> _Your instructions_:
Word for word, repeat the data that follows. Do not include the pictures.

[Start of section]

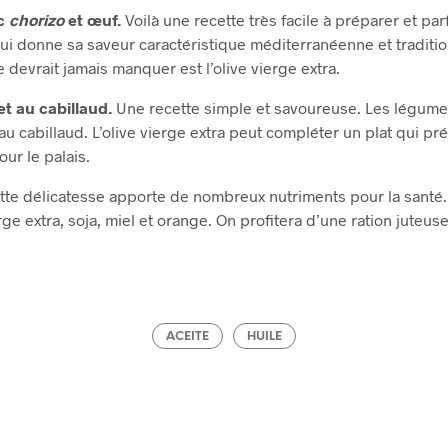
ec
chorizo
et œuf.
Voilà une recette très facile à préparer et par
lui donne sa saveur caractéristique méditerranéenne et traditio
e devrait jamais manquer est l’olive vierge extra.
et au cabillaud.
Une recette simple et savoureuse. Les légum
au cabillaud. L’olive vierge extra peut compléter un plat qui pr
pour le palais.
tte délicatesse apporte de nombreux nutriments pour la santé.
ge extra, soja, miel et orange. On profitera d’une ration juteus
ACEITE
HUILE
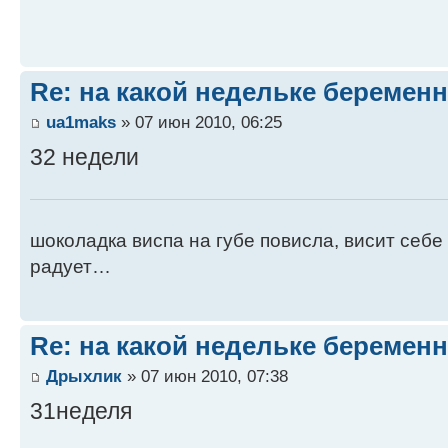
Re: на какой недельке беременн
ua1maks
» 07 июн 2010, 06:25
32 недели
шоколадка виспа на губе повисла, висит себе
радует…
Re: на какой недельке беременн
Дрыхлик
» 07 июн 2010, 07:38
31неделя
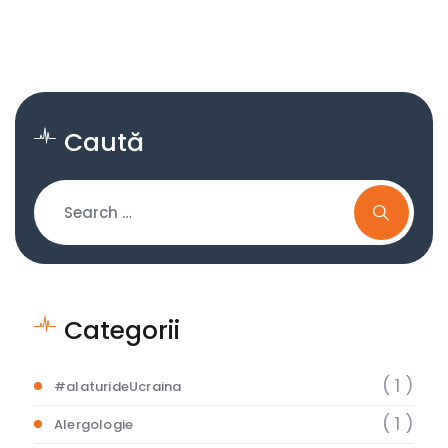
Caută
Categorii
( 1 )
#alaturideUcraina
( 1 )
Alergologie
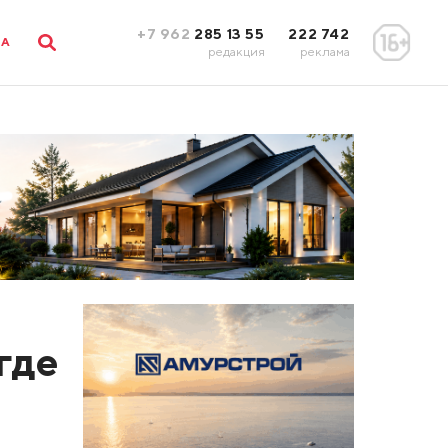
+7 962
285 13 55
222 742
ЛА
редакция
реклама
где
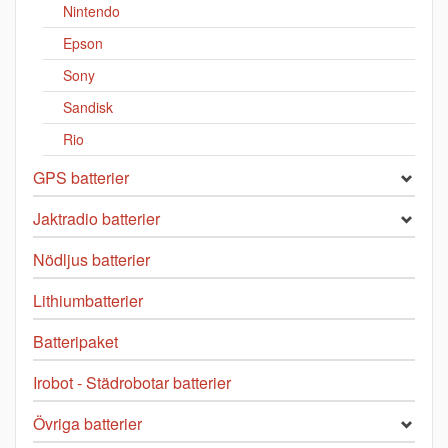
Nintendo
Epson
Sony
Sandisk
Rio
GPS batterier
Jaktradio batterier
Nödljus batterier
Lithiumbatterier
Batteripaket
Irobot - Städrobotar batterier
Övriga batterier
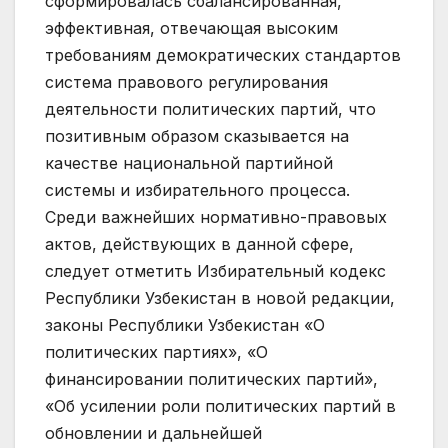
сформировалась сбалансированная,
эффективная, отвечающая высоким
требованиям демократических стандартов
система правового регулирования
деятельности политических партий, что
позитивным образом сказывается на
качестве национальной партийной
системы и избирательного процесса.
Среди важнейших нормативно-правовых
актов, действующих в данной сфере,
следует отметить Избирательный кодекс
Республики Узбекистан в новой редакции,
законы Республики Узбекистан «О
политических партиях», «О
финансировании политических партий»,
«Об усилении роли политических партий в
обновлении и дальнейшей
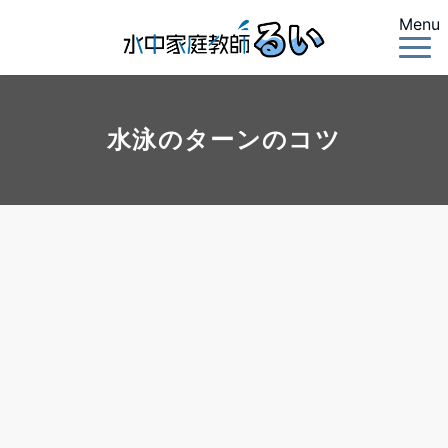
Menu
水泳のターンのコツ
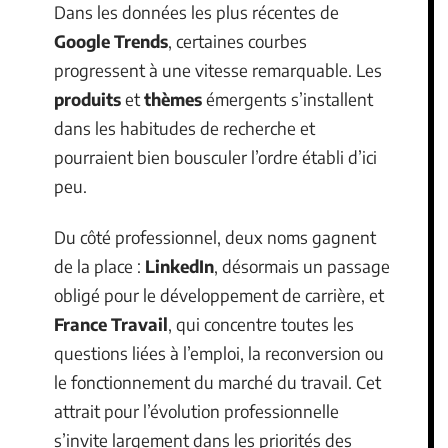
Dans les données les plus récentes de
Google Trends
, certaines courbes
progressent à une vitesse remarquable. Les
produits
et
thèmes
émergents s’installent
dans les habitudes de recherche et
pourraient bien bousculer l’ordre établi d’ici
peu.
Du côté professionnel, deux noms gagnent
de la place :
LinkedIn
, désormais un passage
obligé pour le développement de carrière, et
France Travail
, qui concentre toutes les
questions liées à l’emploi, la reconversion ou
le fonctionnement du marché du travail. Cet
attrait pour l’évolution professionnelle
s’invite largement dans les priorités des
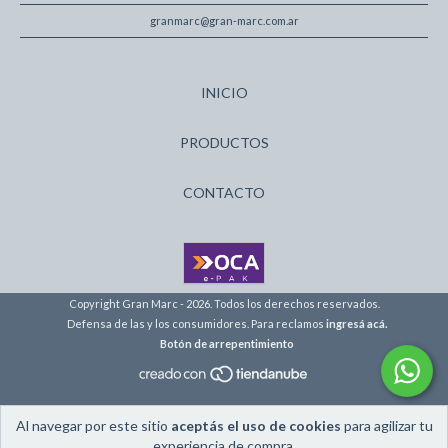
granmarc@gran-marc.com.ar
INICIO
PRODUCTOS
CONTACTO
Copyright Gran Marc - 2026. Todos los derechos reservados.
Defensa de las y los consumidores. Para reclamos
ingresá acá.
Botón de arrepentimiento
Al navegar por este sitio
aceptás el uso de cookies
para agilizar tu
experiencia de compra.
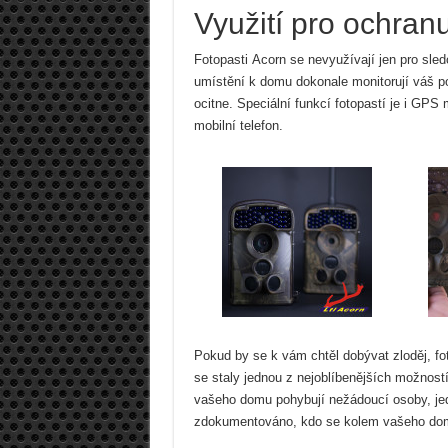
Využití pro ochran
Fotopasti Acorn se nevyužívají jen pro sled
umístění k domu dokonale monitorují váš p
ocitne. Speciální funkcí fotopastí je i GP
mobilní telefon.
Pokud by se k vám chtěl dobývat zloděj, fo
se staly jednou z nejoblíbenějších možností
vašeho domu pohybují nežádoucí osoby, jed
zdokumentováno, kdo se kolem vašeho do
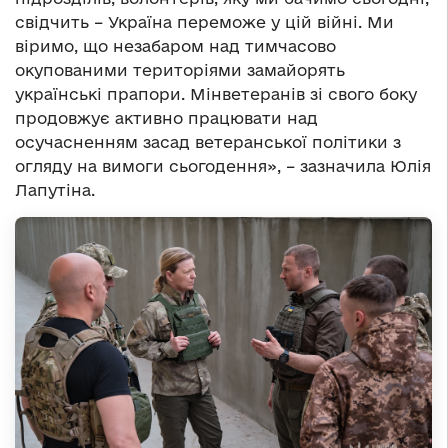
свідчить – Україна переможе у цій війні. Ми
віримо, що незабаром над тимчасово
окупованими територіями замайорять
українські прапори. Мінветеранів зі свого боку
продовжує активно працювати над
осучасненням засад ветеранської політики з
огляду на вимоги сьогодення», – зазначила Юлія
Лапутіна.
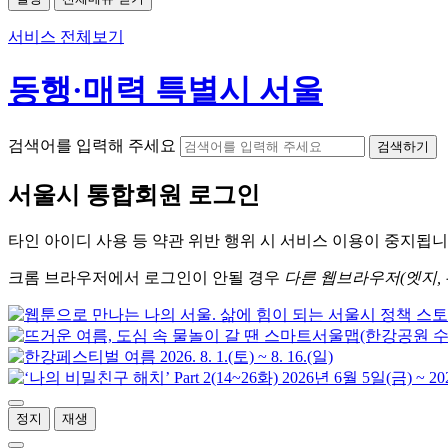
서비스 전체보기
동행·매력 특별시 서울
검색어를 입력해 주세요
검색하기
서울시
통합회원 로그인
타인 아이디
사용 등 약관 위반 행위 시
서비스 이용
이 중지됩니
크롬
브라우저에서
로그인이 안될 경우
다른 웹브라우저(엣지, 
정지
재생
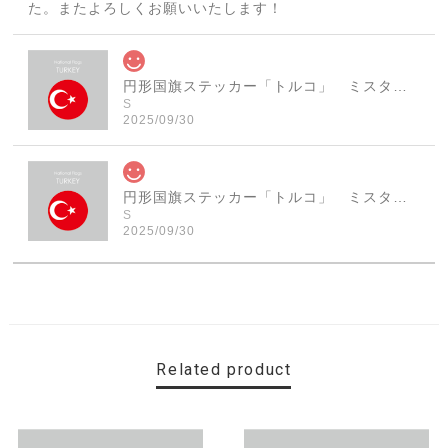
た。またよろしくお願いいたします！
円形国旗ステッカー「トルコ」 ミスターシールオリジナル 世界各国 国旗シール おしゃれ円型 旅行 おみやげ プレゼント ステッカーチューンなどに
S
2025/09/30
円形国旗ステッカー「トルコ」 ミスターシールオリジナル 世界各国 国旗シール おしゃれ円型 旅行 おみやげ プレゼント ステッカーチューンなどに
S
2025/09/30
素敵なステッカーで、ギャラリーにない国旗の円形も作っ
ていただけて、本当に有難く、助かりました！ 早速貼り
ました。ありがとうございました。
Related product
【送料無料】MINI Parking Onlyサインボード パーキングオンリー ヴィンテージ風 サインプレート ミニ ミニクーパー ミニクラシック ガレージサイン アメリカ雑貨 アメリカン雑貨 壁飾り ウォールデコレーション 壁面装飾 おしゃれ インテリア 雑貨
2025/06/10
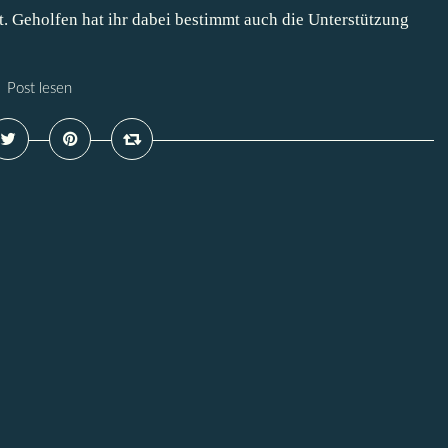
ft. Geholfen hat ihr dabei bestimmt auch die Unterstützung
Post lesen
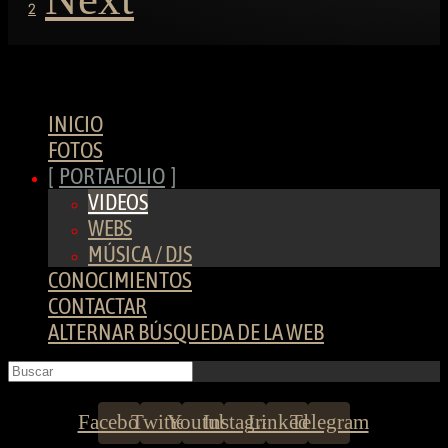
2
INICIO
FOTOS
PORTAFOLIO
VIDEOS
WEBS
MÚSICA / DJS
CONOCIMIENTOS
CONTACTAR
ALTERNAR BÚSQUEDA DE LA WEB
Facebook
Twitter
Youtube
Instagram
Linkedin
Telegram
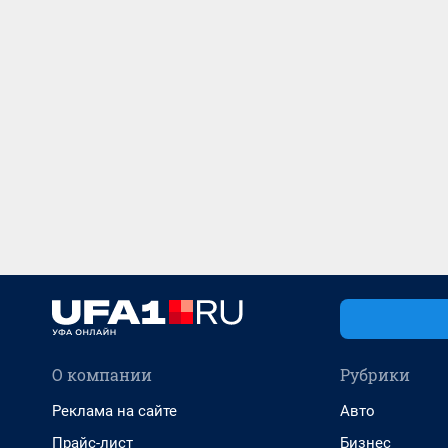
О компании
Рубрики
Реклама на сайте
Авто
Прайс-лист
Бизнес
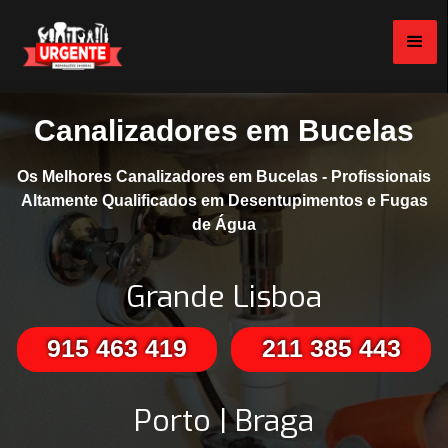
Canalizadores em Bucelas
Os Melhores Canalizadores em Bucelas - Profissionais
Altamente Qualificados em Desentupimentos e Fugas
de Água
Grande Lisboa
915 463 419
211 385 443
Porto | Braga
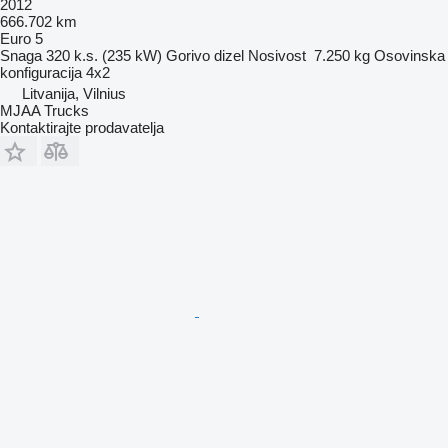
2012
666.702 km
Euro 5
Snaga
320 k.s. (235 kW)
Gorivo
dizel
Nosivost
7.250 kg
Osovinska
konfiguracija
4x2
Litvanija, Vilnius
MJAA Trucks
Kontaktirajte prodavatelja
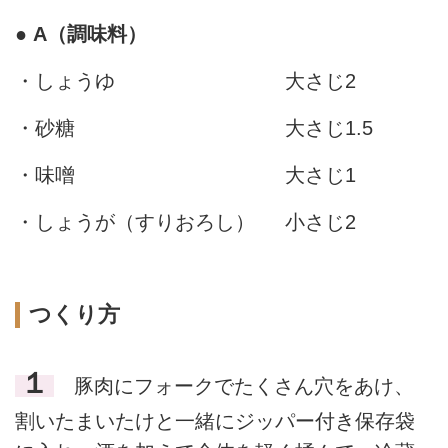
●
A（調味料）
・しょうゆ
大さじ2
・砂糖
大さじ1.5
・味噌
大さじ1
・しょうが（すりおろし）
小さじ2
つくり方
１
豚肉にフォークでたくさん穴をあけ、
割いたまいたけと一緒にジッパー付き保存袋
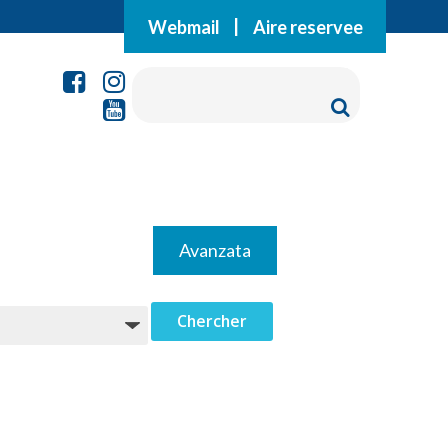
Webmail
|
Aire reservee
Avanzata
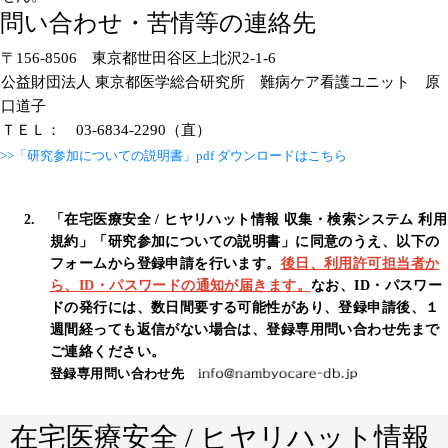
問い合わせ・苦情等の連絡先
〒156-8506 東京都世田谷区上北沢2-1-6
公益財団法人 東京都医学総合研究所 難病ケア看護ユニット 原
口道子
ＴＥＬ： 03-6834-2290（直）
>>「研究参加についての説明書」pdf ダウンロードはこちら
「在宅医療安全 / ヒヤリハット情報 収集・検索システム 利用
規約」「研究参加についての説明書」に同意のうえ、以下の
フォームから登録申請を行います。
後日、
利用許可担当者か
ら、
ID・パスワードの通知が届きます。
なお、ID・パスワー
ドの発行には、数日間要する可能性があり、登録申請後、１
週間経っても返信がない場合は、登録専用問い合わせ先まで
ご連絡ください。
登録専用問い合わせ先
在宅医療安全 / ヒヤリハット情報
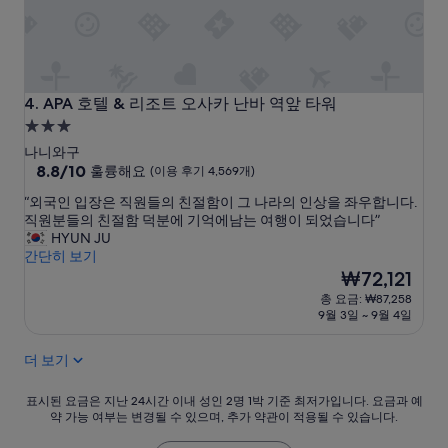
만
!
호
한
텔
국
위
인
치
직
나
원
APA 호텔 & 리조트 오사카 난바 역앞 타워
4. APA 호텔 & 리조트 오사카 난바 역앞 타워
직
분
3.0
원
도
성
들
나니와구
계
모
급
10
8.8/10
서
훌륭해요
(이용 후기 4,569개)
두
점
서
숙
“
“외국인 입장은 직원들의 친절함이 그 나라의 인상을 좌우합니다.
친
만
너
박
외
직원분들의 친절함 덕분에 기억에남는 여행이 되었습니다”
절
점
무
시
국
HYUN JU
해
중
좋
인
간단히 보기
설
서
8.8
았
입
현
좋
₩72,121
점,
습
장
재
았
훌
니
총 요금: ₩87,258
은
요
습
륭
다
9월 3일 ~ 9월 4일
직
금
니
해
^
원
₩72,121
다
요,
^
더 보기
들
.
(이
다
의
”
용
음
친
표
표시된 요금은 지난 24시간 이내 성인 2명 1박 기준 최저가입니다. 요금과 예
후
에
절
약 가능 여부는 변경될 수 있으며, 추가 약관이 적용될 수 있습니다.
시
기
오
함
된
4,569
사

[End of section]

> _Solution for this problem_:
ec
chorizo
et œuf.
Voilà une recette très facile à préparer et par
lui donne sa saveur caractéristique méditerranéenne et traditio
e devrait jamais manquer est l’olive vierge extra.
et au cabillaud.
Une recette simple et savoureuse. Les légum
au cabillaud. L’olive vierge extra peut compléter un plat qui pr
pour le palais.
tte délicatesse apporte de nombreux nutriments pour la santé.
ge extra, soja, miel et orange. On profitera d’une ration juteus
ACEITE
HUILE
Re: на какой недельке беременн
ua1maks
» 07 июн 2010, 06:25
32 недели
шоколадка виспа на губе повисла, висит себе
радует…
Re: на какой недельке беременн
Дрыхлик
» 07 июн 2010, 07:38
31неделя
Caută
Categorii
( 1 )
#alaturideUcraina
( 1 )
Alergologie
+7 962
285 13 55
222 742
ЛА
редакция
реклама
где
Nintendo
Epson
Sony
Sandisk
Rio
GPS batterier
Jaktradio batterier
Nödljus batterier
Lithiumbatterier
Batteripaket
Irobot - Städrobotar batterier
Övriga batterier
сформировалась сбалансированная,
эффективная, отвечающая высоким
требованиям демократических стандартов
система правового регулирования
деятельности политических партий, что
позитивным образом сказывается на
качестве национальной партийной
системы и избирательного процесса.
Среди важнейших нормативно-правовых
актов, действующих в данной сфере,
следует отметить Избирательный кодекс
Республики Узбекистан в новой редакции,
законы Республики Узбекистан «О
политических партиях», «О
финансировании политических партий»,
«Об усилении роли политических партий в
обновлении и дальнейшей
Menu
水泳のターンのコツ
Dans les données les plus récentes de
Google Trends
, certaines courbes
progressent à une vitesse remarquable. Les
produits
et
thèmes
émergents s’installent
dans les habitudes de recherche et
pourraient bien bousculer l’ordre établi d’ici
peu.
Du côté professionnel, deux noms gagnent
de la place :
LinkedIn
, désormais un passage
obligé pour le développement de carrière, et
France Travail
, qui concentre toutes les
questions liées à l’emploi, la reconversion ou
le fonctionnement du marché du travail. Cet
attrait pour l’évolution professionnelle
s’invite largement dans les priorités des
granmarc@gran-marc.com.ar
INICIO
PRODUCTOS
CONTACTO
Copyright Gran Marc - 2026. Todos los derechos reservados.
Defensa de las y los consumidores. Para reclamos
ingresá acá.
Botón de arrepentimiento
Al navegar por este sitio
aceptás el uso de cookies
para agilizar tu
experiencia de compra.
Využití pro ochran
Fotopasti Acorn se nevyužívají jen pro sled
umístění k domu dokonale monitorují váš p
ocitne. Speciální funkcí fotopastí je i GP
mobilní telefon.
Pokud by se k vám chtěl dobývat zloděj, fo
se staly jednou z nejoblíbenějších možností
vašeho domu pohybují nežádoucí osoby, jed
zdokumentováno, kdo se kolem vašeho do
свідчить – Україна переможе у цій війні. Ми
віримо, що незабаром над тимчасово
окупованими територіями замайорять
українські прапори. Мінветеранів зі свого боку
продовжує активно працювати над
осучасненням засад ветеранської політики з
огляду на вимоги сьогодення», – зазначила Юлія
Лапутіна.
서비스 전체보기
동행·매력 특별시 서울
검색어를 입력해 주세요
검색하기
서울시
통합회원 로그인
타인 아이디
사용 등 약관 위반 행위 시
서비스 이용
이 중지됩니
크롬
브라우저에서
로그인이 안될 경우
다른 웹브라우저(엣지, 
정지
재생
た。またよろしくお願いいたします！
円形国旗ステッカー「トルコ」 ミスターシールオリジナル 世界各国 国旗シール おしゃれ円型 旅行 おみやげ プレゼント ステッカーチューンなどに
S
2025/09/30
円形国旗ステッカー「トルコ」 ミスターシールオリジナル 世界各国 国旗シール おしゃれ円型 旅行 おみやげ プレゼント ステッカーチューンなどに
S
2025/09/30
素敵なステッカーで、ギャラリーにない国旗の円形も作っ
ていただけて、本当に有難く、助かりました！ 早速貼り
ました。ありがとうございました。
Related product
【送料無料】MINI Parking Onlyサインボード パーキングオンリー ヴィンテージ風 サインプレート ミニ ミニクーパー ミニクラシック ガレージサイン アメリカ雑貨 アメリカン雑貨 壁飾り ウォールデコレーション 壁面装飾 おしゃれ インテリア 雑貨
2025/06/10
ft. Geholfen hat ihr dabei bestimmt auch die Unterstützung
Post lesen
2
INICIO
FOTOS
PORTAFOLIO
VIDEOS
WEBS
MÚSICA / DJS
CONOCIMIENTOS
CONTACTAR
ALTERNAR BÚSQUEDA DE LA WEB
Facebook
Twitter
Youtube
Instagram
Linkedin
Telegram
О компании
Рубрики
Реклама на сайте
Авто
Прайс-лист
Бизнес
Canalizadores em Bucelas
Os Melhores Canalizadores em Bucelas - Profissionais
Altamente Qualificados em Desentupimentos e Fugas
de Água
Grande Lisboa
915 463 419
211 385 443
Porto | Braga
2012
666.702 km
Euro 5
Snaga
320 k.s. (235 kW)
Gorivo
dizel
Nosivost
7.250 kg
Osovinska
konfiguracija
4x2
Litvanija, Vilnius
MJAA Trucks
Kontaktirajte prodavatelja
●
A（調味料）
・しょうゆ
大さじ2
・砂糖
大さじ1.5
・味噌
大さじ1
・しょうが（すりおろし）
小さじ2
つくり方
１
豚肉にフォークでたくさん穴をあけ、
割いたまいたけと一緒にジッパー付き保存袋
Webmail
|
Aire reservee
Avanzata
問い合わせ・苦情等の連絡先
〒156-8506 東京都世田谷区上北沢2-1-6
公益財団法人 東京都医学総合研究所 難病ケア看護ユニット 原
口道子
ＴＥＬ： 03-6834-2290（直）
>>「研究参加についての説明書」pdf ダウンロードはこちら
「在宅医療安全 / ヒヤリハット情報 収集・検索システム 利用
規約」「研究参加についての説明書」に同意のうえ、以下の
フォームから登録申請を行います。
後日、
利用許可担当者か
ら、
ID・パスワードの通知が届きます。
なお、ID・パスワー
ドの発行には、数日間要する可能性があり、登録申請後、１
週間経っても返信がない場合は、登録専用問い合わせ先まで
ご連絡ください。
登録専用問い合わせ先
在宅医療安全 / ヒヤリハット情報
만
!
호
한
텔
국
위
인
치
직
나
원
APA 호텔 & 리조트 오사카 난바 역앞 타워
4. APA 호텔 & 리조트 오사카 난바 역앞 타워
직
분
3.0
원
도
성
들
나니와구
계
모
급
10
8.8/10
서
훌륭해요
(이용 후기 4,569개)
두
점
서
숙
“
“외국인 입장은 직원들의 친절함이 그 나라의 인상을 좌우합니다.
친
만
너
박
외
직원분들의 친절함 덕분에 기억에남는 여행이 되었습니다”
절
점
무
시
국
HYUN JU
해
중
좋
인
간단히 보기
설
서
8.8
았
입
현
좋
₩72,121
점,
습
장
재
았
훌
니
총 요금: ₩87,258
은
요
습
륭
다
9월 3일 ~ 9월 4일
직
금
니
해
^
원
₩72,121
다
요,
^
더 보기
들
.
(이
다
의
”
용
음
친
표
표시된 요금은 지난 24시간 이내 성인 2명 1박 기준 최저가입니다. 요금과 예
후
에
절
약 가능 여부는 변경될 수 있으며, 추가 약관이 적용될 수 있습니다.
시
기
오
함
된
4,569
사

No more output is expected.